Please give back word for word the lines of the material below between the line containing "Tuesday night Nov." and the line containing "Photo Courtesy of Coppola Winery.", inclusive.

--- START ---

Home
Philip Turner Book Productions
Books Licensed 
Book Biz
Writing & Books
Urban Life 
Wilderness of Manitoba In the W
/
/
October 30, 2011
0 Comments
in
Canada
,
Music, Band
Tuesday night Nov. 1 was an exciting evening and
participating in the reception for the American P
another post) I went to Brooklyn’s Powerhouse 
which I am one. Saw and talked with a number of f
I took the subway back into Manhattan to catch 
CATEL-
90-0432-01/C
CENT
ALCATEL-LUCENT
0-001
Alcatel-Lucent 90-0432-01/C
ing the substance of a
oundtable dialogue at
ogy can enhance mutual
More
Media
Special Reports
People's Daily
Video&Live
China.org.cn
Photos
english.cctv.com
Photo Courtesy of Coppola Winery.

--- END ---
--- START ---

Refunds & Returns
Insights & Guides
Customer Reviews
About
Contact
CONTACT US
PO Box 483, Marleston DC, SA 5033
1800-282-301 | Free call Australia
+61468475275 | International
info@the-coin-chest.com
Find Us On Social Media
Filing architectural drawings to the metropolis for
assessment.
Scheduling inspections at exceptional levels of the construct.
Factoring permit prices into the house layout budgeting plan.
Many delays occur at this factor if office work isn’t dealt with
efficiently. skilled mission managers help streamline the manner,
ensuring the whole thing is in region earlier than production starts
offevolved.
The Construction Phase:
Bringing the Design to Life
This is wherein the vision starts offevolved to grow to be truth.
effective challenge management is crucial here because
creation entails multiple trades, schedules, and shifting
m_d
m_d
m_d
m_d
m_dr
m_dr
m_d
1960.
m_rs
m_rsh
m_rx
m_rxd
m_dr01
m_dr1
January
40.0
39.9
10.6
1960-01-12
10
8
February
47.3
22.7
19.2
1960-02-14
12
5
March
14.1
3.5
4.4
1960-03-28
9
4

--- END ---

= SOLUTION FOR THIS EXERCISE =
Tuesday night Nov. 1 was an exciting evening and
participating in the reception for the American P
another post) I went to Brooklyn’s Powerhouse 
which I am one. Saw and talked with a number of f
I took the subway back into Manhattan to catch 
CATEL-
90-0432-01/C
CENT
ALCATEL-LUCENT
0-001
Alcatel-Lucent 90-0432-01/C
ing the substance of a
oundtable dialogue at
ogy can enhance mutual
More
Media
Special Reports
People's Daily
Video&Live
China.org.cn
Photos
english.cctv.com
Photo Courtesy of Coppola Winery.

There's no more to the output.